Malaysia Smelting Corporation Berhad's (KLSE:MSC) Stock's On An Uptrend: Are Strong Financials Guiding The Market?

Malaysia Smelting Corporation Berhad's (KLSE:MSC) stock is up by a considerable 14% over the past three months. Given the company's impressive performance, we decided to study its financial indicators more closely as a company's financial health over the long-term usually dictates market outcomes. Particularly, we will be paying attention to Malaysia Smelting Corporation Berhad's ROE today.

Return on equity or ROE is a key measure used to assess how efficiently a company's management is utilizing the company's capital. In other words, it is a profitability ratio which measures the rate of return on the capital provided by the company's shareholders.

Check out our latest analysis for Malaysia Smelting Corporation Berhad

How Is ROE Calculated?

ROE can be calculated by using the formula:

Return on Equity = Net Profit (from continuing operations) ÷ Shareholders' Equity

So, based on the above formula, the ROE for Malaysia Smelting Corporation Berhad is:

9.2% = RM75m ÷ RM816m (Based on the trailing twelve months to March 2023).

The 'return' is the yearly profit. Another way to think of that is that for every MYR1 worth of equity, the company was able to earn MYR0.09 in profit.

What Has ROE Got To Do With Earnings Growth?

So far, we've learned that ROE is a measure of a company's profitability.

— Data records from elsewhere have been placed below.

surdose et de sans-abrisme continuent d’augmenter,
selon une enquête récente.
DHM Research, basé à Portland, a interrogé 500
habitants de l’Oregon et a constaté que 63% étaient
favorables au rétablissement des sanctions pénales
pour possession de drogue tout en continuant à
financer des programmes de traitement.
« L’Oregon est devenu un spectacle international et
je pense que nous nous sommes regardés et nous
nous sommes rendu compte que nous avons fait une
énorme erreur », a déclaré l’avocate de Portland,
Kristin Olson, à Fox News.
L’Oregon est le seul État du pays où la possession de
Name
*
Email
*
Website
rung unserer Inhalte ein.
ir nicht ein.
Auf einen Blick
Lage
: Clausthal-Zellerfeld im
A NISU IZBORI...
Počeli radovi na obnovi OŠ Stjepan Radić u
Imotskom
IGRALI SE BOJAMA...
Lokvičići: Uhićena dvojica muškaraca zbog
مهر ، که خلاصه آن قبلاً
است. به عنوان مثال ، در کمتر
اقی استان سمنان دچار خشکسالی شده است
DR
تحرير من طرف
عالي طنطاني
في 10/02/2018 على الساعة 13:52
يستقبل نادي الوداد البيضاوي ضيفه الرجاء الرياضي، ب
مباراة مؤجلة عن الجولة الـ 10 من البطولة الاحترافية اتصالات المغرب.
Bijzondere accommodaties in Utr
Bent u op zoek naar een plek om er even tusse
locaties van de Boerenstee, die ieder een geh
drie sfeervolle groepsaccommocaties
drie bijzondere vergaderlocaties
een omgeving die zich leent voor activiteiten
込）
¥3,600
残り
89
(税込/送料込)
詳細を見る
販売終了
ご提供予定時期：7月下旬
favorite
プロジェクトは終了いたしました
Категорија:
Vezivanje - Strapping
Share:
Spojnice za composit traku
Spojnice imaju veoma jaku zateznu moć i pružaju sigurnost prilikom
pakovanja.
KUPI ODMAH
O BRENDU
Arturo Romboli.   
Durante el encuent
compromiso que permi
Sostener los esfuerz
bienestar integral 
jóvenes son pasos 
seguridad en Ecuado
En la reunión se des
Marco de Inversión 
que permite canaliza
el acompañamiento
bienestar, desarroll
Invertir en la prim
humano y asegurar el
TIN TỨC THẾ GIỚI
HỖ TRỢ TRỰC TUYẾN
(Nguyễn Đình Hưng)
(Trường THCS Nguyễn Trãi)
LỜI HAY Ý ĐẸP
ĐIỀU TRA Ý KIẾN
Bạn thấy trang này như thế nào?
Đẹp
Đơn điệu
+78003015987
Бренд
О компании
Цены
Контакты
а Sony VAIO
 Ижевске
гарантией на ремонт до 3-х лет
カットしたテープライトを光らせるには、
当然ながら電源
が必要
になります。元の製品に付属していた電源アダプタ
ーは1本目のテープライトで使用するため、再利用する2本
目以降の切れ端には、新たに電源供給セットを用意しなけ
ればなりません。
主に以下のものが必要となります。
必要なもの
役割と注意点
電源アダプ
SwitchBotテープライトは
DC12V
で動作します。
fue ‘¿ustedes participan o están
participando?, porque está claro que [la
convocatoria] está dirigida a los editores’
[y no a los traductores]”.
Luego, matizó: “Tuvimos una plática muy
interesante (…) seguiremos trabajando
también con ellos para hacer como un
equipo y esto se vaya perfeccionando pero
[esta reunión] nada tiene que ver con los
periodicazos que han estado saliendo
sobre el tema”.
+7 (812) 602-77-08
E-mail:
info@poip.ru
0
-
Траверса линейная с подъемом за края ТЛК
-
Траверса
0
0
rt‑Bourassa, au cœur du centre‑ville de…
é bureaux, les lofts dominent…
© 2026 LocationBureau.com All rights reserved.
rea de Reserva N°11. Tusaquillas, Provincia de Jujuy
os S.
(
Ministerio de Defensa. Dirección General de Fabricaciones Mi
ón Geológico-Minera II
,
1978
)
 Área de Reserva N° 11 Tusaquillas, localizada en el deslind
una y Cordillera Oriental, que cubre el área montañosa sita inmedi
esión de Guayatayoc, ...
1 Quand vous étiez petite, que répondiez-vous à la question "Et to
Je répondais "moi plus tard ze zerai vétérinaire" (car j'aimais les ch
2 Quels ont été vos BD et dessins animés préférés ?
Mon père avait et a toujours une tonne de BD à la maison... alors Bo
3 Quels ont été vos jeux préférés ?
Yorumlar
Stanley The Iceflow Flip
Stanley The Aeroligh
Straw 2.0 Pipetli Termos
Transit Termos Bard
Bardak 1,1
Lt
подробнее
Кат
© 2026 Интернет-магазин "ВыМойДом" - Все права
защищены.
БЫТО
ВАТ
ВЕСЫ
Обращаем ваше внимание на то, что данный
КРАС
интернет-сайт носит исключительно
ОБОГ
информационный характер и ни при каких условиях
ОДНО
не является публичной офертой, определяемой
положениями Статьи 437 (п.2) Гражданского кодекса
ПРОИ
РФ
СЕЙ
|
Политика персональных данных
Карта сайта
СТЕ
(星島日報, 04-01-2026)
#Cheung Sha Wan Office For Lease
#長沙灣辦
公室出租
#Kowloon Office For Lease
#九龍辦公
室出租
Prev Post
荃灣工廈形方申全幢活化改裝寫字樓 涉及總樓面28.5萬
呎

Depending on how much of these profits the company reinvests or "retains", and how effectively it does so, we are then able to assess a company’s earnings growth potential. Generally speaking, other things being equal, firms with a high return on equity and profit retention, have a higher growth rate than firms that don’t share these attributes.

A Side By Side comparison of Malaysia Smelting Corporation Berhad's Earnings Growth And 9.2% ROE

At first glance, Malaysia Smelting Corporation Berhad's ROE doesn't look very promising. However, the fact that the company's ROE is higher than the average industry ROE of 7.2%, is definitely interesting. Even more so after seeing Malaysia Smelting Corporation Berhad's exceptional 44% net income growth over the past five years. Bear in mind, the company does have a moderately low ROE. It is just that the industry ROE is lower. Therefore, the growth in earnings could also be the result of other factors. E.g the company has a low payout ratio or could belong to a high growth industry.

As a next step, we compared Malaysia Smelting Corporation Berhad's net income growth with the industry, and pleasingly, we found that the growth seen by the company is higher than the average industry growth of 27%.